Da subito, gli uomini della Squadra Mobile si sono attivati per risolvere con tempestività il caso. Sono stati dapprima contattati i rivenditori di videogiochi sul territorio, nella speranza che qualcuno potesse rivendere il prodotto rubato.
Nel frattempo, trattandosi di strumentazione tecnologica registrata sul web, gli inquirenti hanno ricostruito gli accessi operati di volta in volta con la consolle, con account non riconducibili a soggetti identificabili. In una circostanza, l’acquisto di un videogioco on line da parte di chi utilizzava l’apparecchio, ne ha permesso la sua identificazione. Un negoziante, opportunamente allertato dalla Squadra Mobile, ha ricevuto una richiesta di permuta di una PS3. Le immediate verifiche condotte sul prodotto posto in vendita hanno consentito di rilevare il medesimo account utilizzato precedentemente per l’acquisito dei giochi per la PS3 rubata. Approfondimenti investigativi hanno portato non solo al recupero dell’apparecchiatura rubata, ma anche all’identificazione di un ventisettenne di etnia rom, residente a Campobasso, denunciato alla locale Procura della Repubblica per ricettazione.

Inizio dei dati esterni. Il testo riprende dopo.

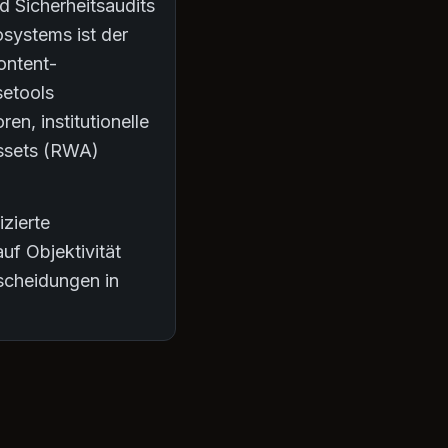
 Sicherheitsaudits
osystems ist der
ontent-
setools
en, institutionelle
Assets (RWA)
izierte
uf Objektivität
tscheidungen in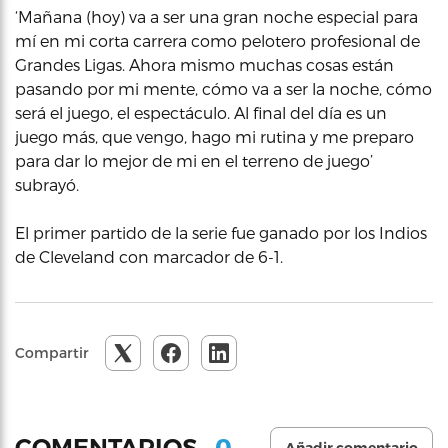
‘Mañana (hoy) va a ser una gran noche especial para
mí en mi corta carrera como pelotero profesional de
Grandes Ligas. Ahora mismo muchas cosas están
pasando por mi mente, cómo va a ser la noche, cómo
será el juego, el espectáculo. Al final del día es un
juego más, que vengo, hago mi rutina y me preparo
para dar lo mejor de mi en el terreno de juego’
subrayó.
El primer partido de la serie fue ganado por los Indios
de Cleveland con marcador de 6-1.
Compartir
0
COMENTARIOS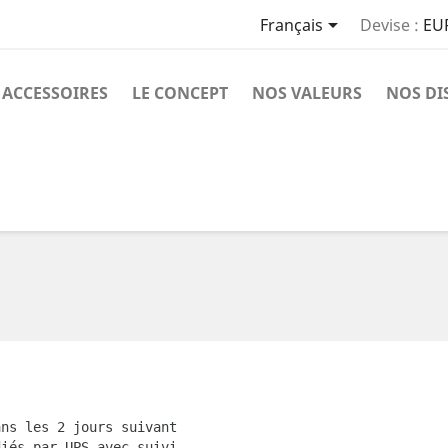

Français
Devise :
EU
ACCESSOIRES
LE CONCEPT
NOS VALEURS
NOS DI
ans les 2 jours suivant
diés par UPS avec suivi 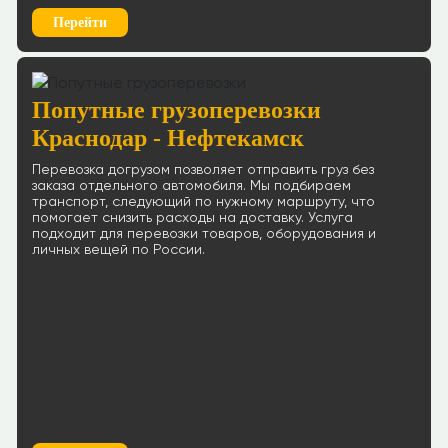
Перейти
Попутные грузоперевозки
Краснодар - Нефтекамск
Перевозка догрузом позволяет отправить груз без
заказа отдельного автомобиля. Мы подбираем
транспорт, следующий по нужному маршруту, что
помогает снизить расходы на доставку. Услуга
подходит для перевозки товаров, оборудования и
личных вещей по России.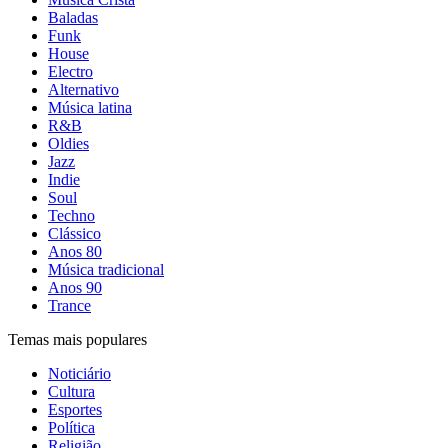
Baladas
Funk
House
Electro
Alternativo
Música latina
R&B
Oldies
Jazz
Indie
Soul
Techno
Clássico
Anos 80
Música tradicional
Anos 90
Trance
Temas mais populares
Noticiário
Cultura
Esportes
Política
Religião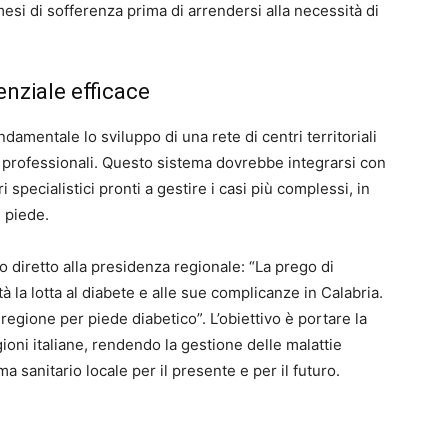
mesi di sofferenza prima di arrendersi alla necessità di
enziale efficace
damentale lo sviluppo di una rete di centri territoriali
e professionali. Questo sistema dovrebbe integrarsi con
specialistici pronti a gestire i casi più complessi, in
l piede.
lo diretto alla presidenza regionale: “La prego di
à la lotta al diabete e alle sue complicanze in Calabria.
 regione per piede diabetico”. L’obiettivo è portare la
gioni italiane, rendendo la gestione delle malattie
 sanitario locale per il presente e per il futuro.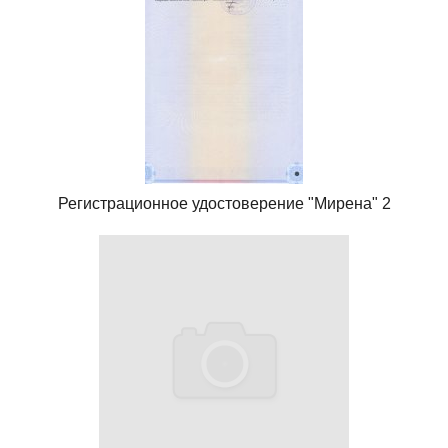
Регистрационное удостоверение "Мирена" 2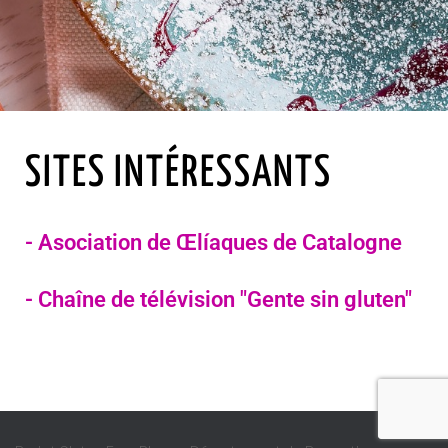
SITES INTÉRESSANTS
- Asociation de Œlíaques de Catalogne
- Chaîne de télévision "Gente sin gluten"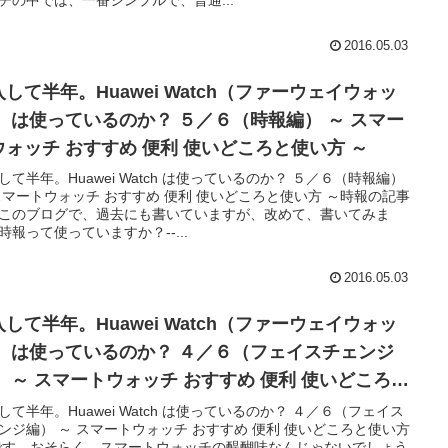
チの中では、一番シンプルで、普通...
2016.05.03
して半年。Huawei Watch（ファーウェイウォッ
編） ～ スマー
ウォッチ おすすめ 便利 使いどころと使い方 ～
して半年。Huawei Watch は使っているのか？ ５／６（時報編）
スマートウォッチ おすすめ 便利 使いどころと使い方 ～時報の記事
このブログで、過去にも書いていますが、改めて、書いてみま
時報って使っていますか？--...
2016.05.03
して半年。Huawei Watch（ファーウェイウォッ
ェイスチェンジ
） ～ スマートウォッチ おすすめ 便利 使いどころと
い方 ～
して半年。Huawei Watch は使っているのか？ ４／６（フェイス
ンジ編） ～ スマートウォッチ おすすめ 便利 使いどころと使い方
です。おそらく、スマートウォッチの醍醐味なんじゃないでしょう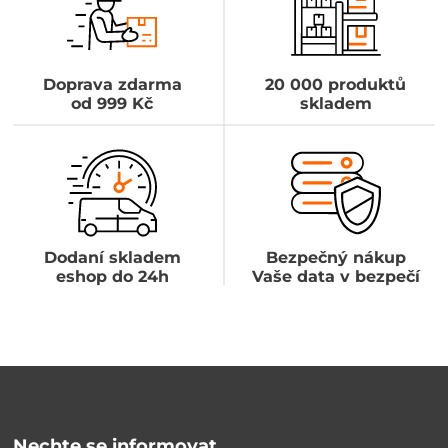
Doprava zdarma
20 000 produktů
od 999 Kč
skladem
Dodaní skladem
Bezpečný nákup
eshop do 24h
Vaše data v bezpečí
Nechte se informovat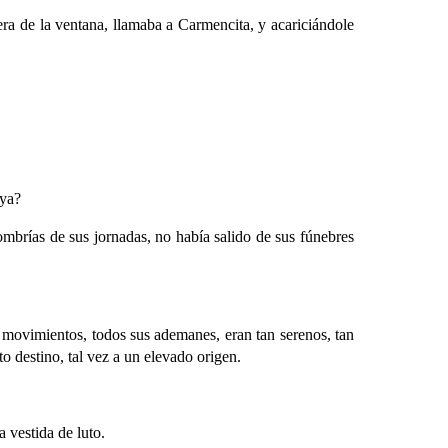
vera de la ventana, llamaba a Carmencita, y acariciándole
 ya?
mbrías de sus jornadas, no había salido de sus fúnebres
 movimientos, todos sus ademanes, eran tan serenos, tan
o destino, tal vez a un elevado origen.
 vestida de luto.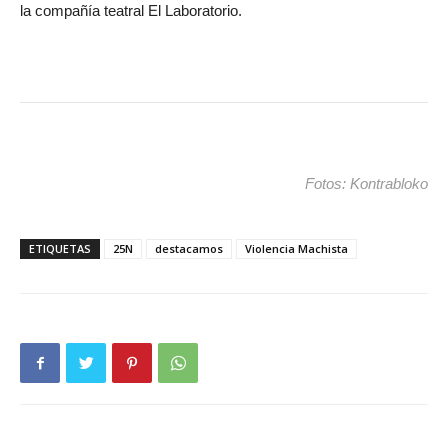
la compañía teatral El Laboratorio.
Fotos: Kontrabloko
ETIQUETAS
25N
destacamos
Violencia Machista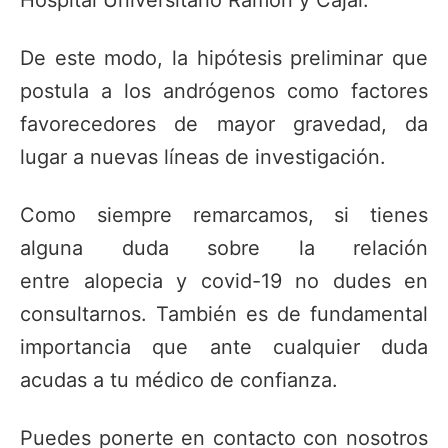
De este modo, la hipótesis preliminar que
postula a los andrógenos como factores
favorecedores de mayor gravedad, da
lugar a nuevas líneas de investigación.
Como siempre remarcamos, si tienes
alguna duda sobre la relación
entre alopecia y covid-19 no dudes en
consultarnos. También es de fundamental
importancia que ante cualquier duda
acudas a tu médico de confianza.
Puedes ponerte en contacto con nosotros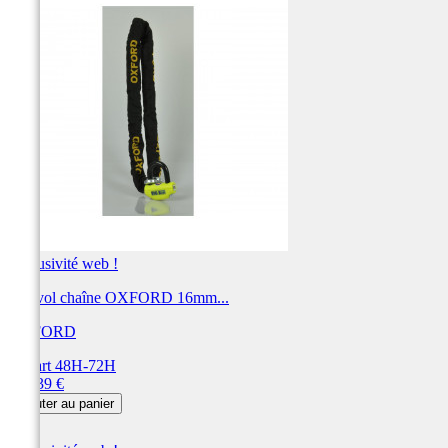
Exclusivité web !
Antivol chaîne OXFORD 16mm...
OXFORD
Départ 48H-72H
Prix
173,39 €
Ajouter au panier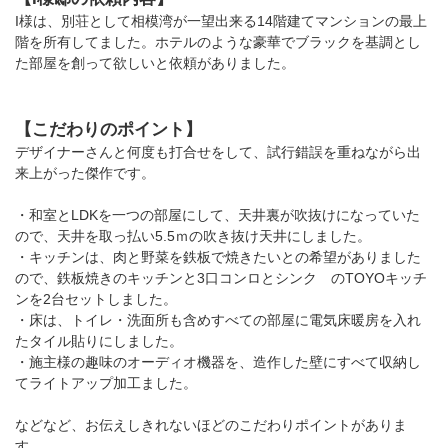
I様は、別荘として相模湾が一望出来る14階建てマンションの最上
階を所有してました。ホテルのような豪華でブラックを基調とし
た部屋を創って欲しいと依頼がありました。
【こだわりのポイント】
デザイナーさんと何度も打合せをして、試行錯誤を重ねながら出
来上がった傑作です。
・和室とLDKを一つの部屋にして、天井裏が吹抜けになっていた
ので、天井を取っ払い5.5ｍの吹き抜け天井にしました。
・キッチンは、肉と野菜を鉄板で焼きたいとの希望がありました
ので、鉄板焼きのキッチンと3口コンロとシンク のTOYOキッチ
ンを2台セットしました。
・床は、トイレ・洗面所も含めすべての部屋に電気床暖房を入れ
たタイル貼りにしました。
・施主様の趣味のオーディオ機器を、造作した壁にすべて収納し
てライトアップ加工ました。
などなど、お伝えしきれないほどのこだわりポイントがありま
す。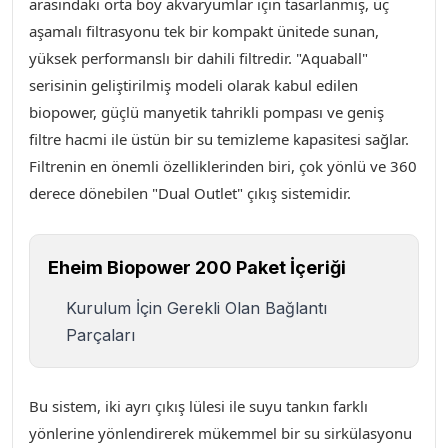
arasındaki orta boy akvaryumlar için tasarlanmış, üç
aşamalı filtrasyonu tek bir kompakt ünitede sunan,
yüksek performanslı bir dahili filtredir. "Aquaball"
serisinin geliştirilmiş modeli olarak kabul edilen
biopower, güçlü manyetik tahrikli pompası ve geniş
filtre hacmi ile üstün bir su temizleme kapasitesi sağlar.
Filtrenin en önemli özelliklerinden biri, çok yönlü ve 360
derece dönebilen "Dual Outlet" çıkış sistemidir.
Eheim Biopower 200 Paket İçeriği
Kurulum İçin Gerekli Olan Bağlantı
Parçaları
Bu sistem, iki ayrı çıkış lülesi ile suyu tankın farklı
yönlerine yönlendirerek mükemmel bir su sirkülasyonu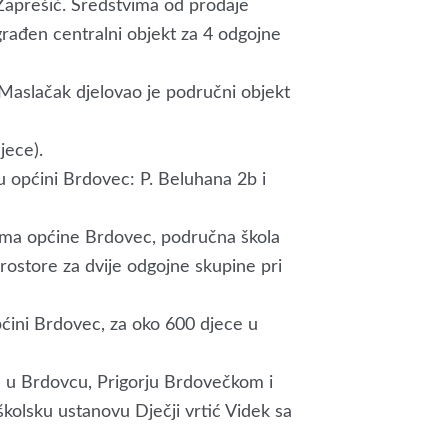
Zaprešić. Sredstvima od prodaje
rađen centralni objekt za 4 odgojne
 Maslačak djelovao je područni objekt
jece).
 u općini Brdovec: P. Beluhana 2b i
ima općine Brdovec, područna škola
rostore za dvije odgojne skupine pri
općini Brdovec, za oko 600 djece u
a u Brdovcu, Prigorju Brdovečkom i
olsku ustanovu Dječji vrtić Videk sa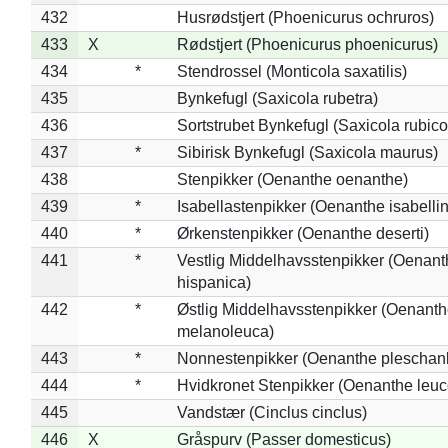
432
Husrødstjert (Phoenicurus ochruros)
433
X
Rødstjert (Phoenicurus phoenicurus)
434
*
Stendrossel (Monticola saxatilis)
435
Bynkefugl (Saxicola rubetra)
436
Sortstrubet Bynkefugl (Saxicola rubico
437
*
Sibirisk Bynkefugl (Saxicola maurus)
438
Stenpikker (Oenanthe oenanthe)
439
*
Isabellastenpikker (Oenanthe isabelli
440
*
Ørkenstenpikker (Oenanthe deserti)
441
*
Vestlig Middelhavsstenpikker (Oenant
hispanica)
442
*
Østlig Middelhavsstenpikker (Oenant
melanoleuca)
443
*
Nonnestenpikker (Oenanthe pleschan
444
*
Hvidkronet Stenpikker (Oenanthe leu
445
Vandstær (Cinclus cinclus)
446
X
Gråspurv (Passer domesticus)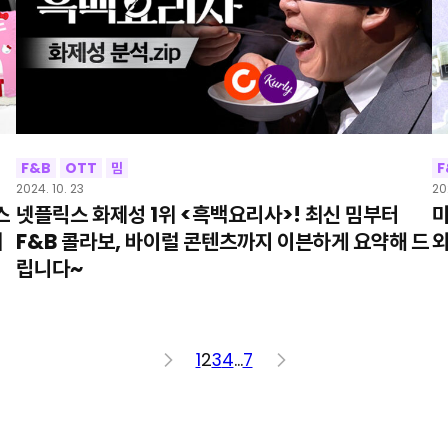
F&B
OTT
밈
F
2024. 10. 23
20
스
넷플릭스 화제성 1위 <흑백요리사>! 최신 밈부터
미
어
F&B 콜라보, 바이럴 콘텐츠까지 이븐하게 요약해 드
외
립니다~
<
1
2
3
4
…
7
>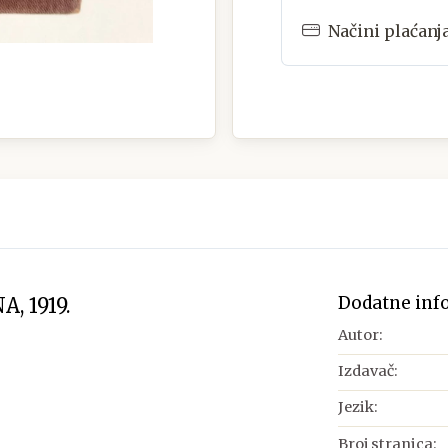
Načini plaćanj
Dodatne inf
, 1919.
Autor:
Izdavač:
Jezik:
Broj stranica: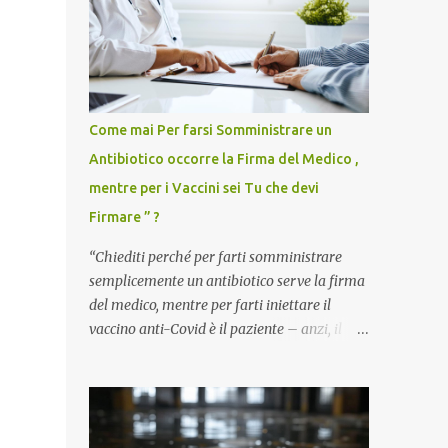
Come mai Per farsi Somministrare un
Antibiotico occorre la Firma del Medico ,
mentre per i Vaccini sei Tu che devi
Firmare ” ?
“Chiediti perché per farti somministrare
semplicemente un antibiotico serve la firma
del medico, mentre per farti iniettare il
vaccino anti-Covid è il paziente – anzi, il
cittadino sano – a dover firmare una
liberatoria di responsabilità. ” È una
domanda tanto semplice quanto devastante
quella posta dal dottor Andrea Stramezzi,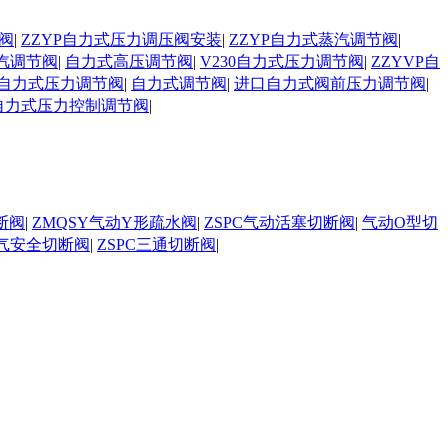
阀
|
ZZYP自力式压力调压阀安装
|
ZZYP自力式蒸汽调节阀
|
汽调节阀
|
自力式高压调节阀
|
V230自力式压力调节阀
|
ZZYVP自
自力式压力调节阀
|
自力式调节阀
|
进口自力式阀前压力调节阀
|
自力式压力控制调节阀
|
断阀
|
ZMQSY气动Y形疏水阀
|
ZSPC气动活塞切断阀
|
气动O型切
气安全切断阀
|
ZSPC三通切断阀
|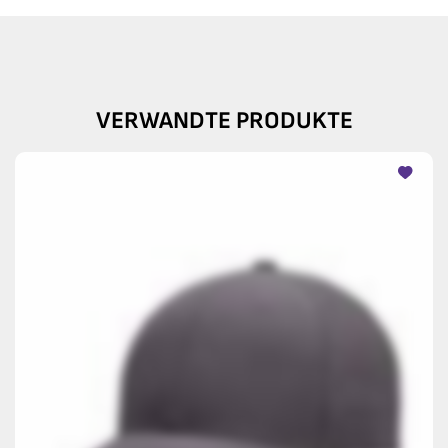
VERWANDTE PRODUKTE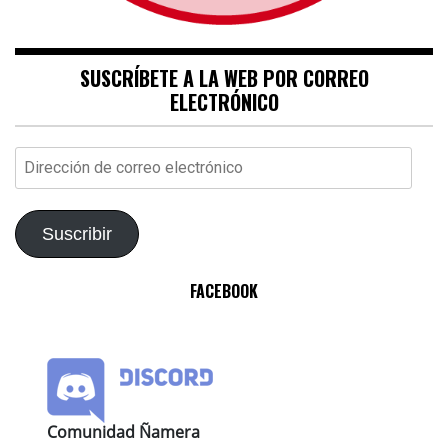
SUSCRÍBETE A LA WEB POR CORREO
ELECTRÓNICO
Dirección
de
correo
electrónico
Suscribir
FACEBOOK
Comunidad Ñamera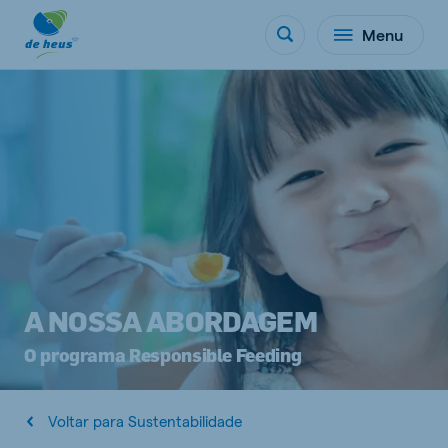
Menu
A NOSSA ABORDAGEM
O programa Responsible Feeding
Voltar para Sustentabilidade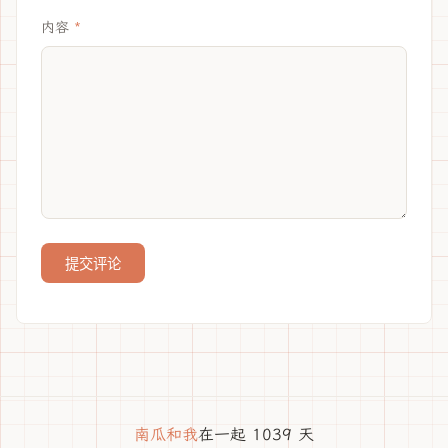
内容
提交评论
南瓜和我
在一起 1039 天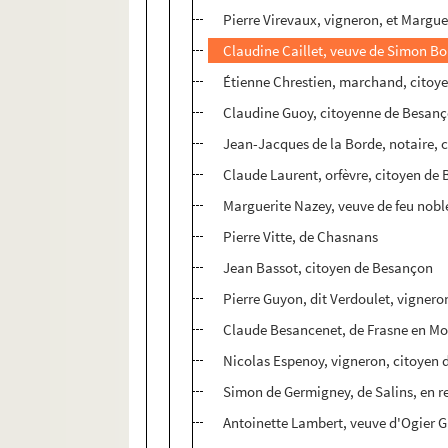
Pierre Virevaux, vigneron, et Margu
Claudine Caillet, veuve de Simon B
Étienne Chrestien, marchand, citoy
Claudine Guoy, citoyenne de Besan
Jean-Jacques de la Borde, notaire, 
Claude Laurent, orfèvre, citoyen de
Marguerite Nazey, veuve de feu nob
Pierre Vitte, de Chasnans
Jean Bassot, citoyen de Besançon
Pierre Guyon, dit Verdoulet, vigner
Claude Besancenet, de Frasne en M
Nicolas Espenoy, vigneron, citoyen
Simon de Germigney, de Salins, en re
Antoinette Lambert, veuve d'Ogier G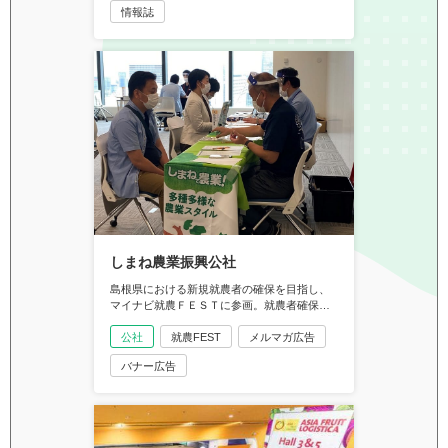
情報誌
しまね農業振興公社
島根県における新規就農者の確保を目指し、
マイナビ就農ＦＥＳＴに参画。就農者確保の
成果を実感したしまね農業振興公社の朝倉祥
司氏に話を聞きました。
公社
就農FEST
メルマガ広告
バナー広告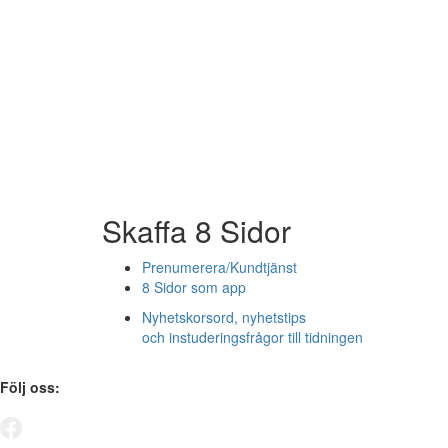
Skaffa 8 Sidor
Prenumerera/Kundtjänst
8 Sidor som app
Nyhetskorsord, nyhetstips
och instuderingsfrågor till tidningen
Följ oss:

Il P.M. Barbara Lombardi, condividendo i risultati dell’attività di indagine della Squadra Mobile, ha disposto la perquisizione locale e personale a carico del giovane. L’11 gennaio scorso, il lieto fino. Con grande soddisfazione per la tempestiva soluzione del caso, il questore Pagano, nel suo ufficio, ha voluto restituire – personalmente – il gioco ai due bambini, facendo tornare il sorriso sui loro volti.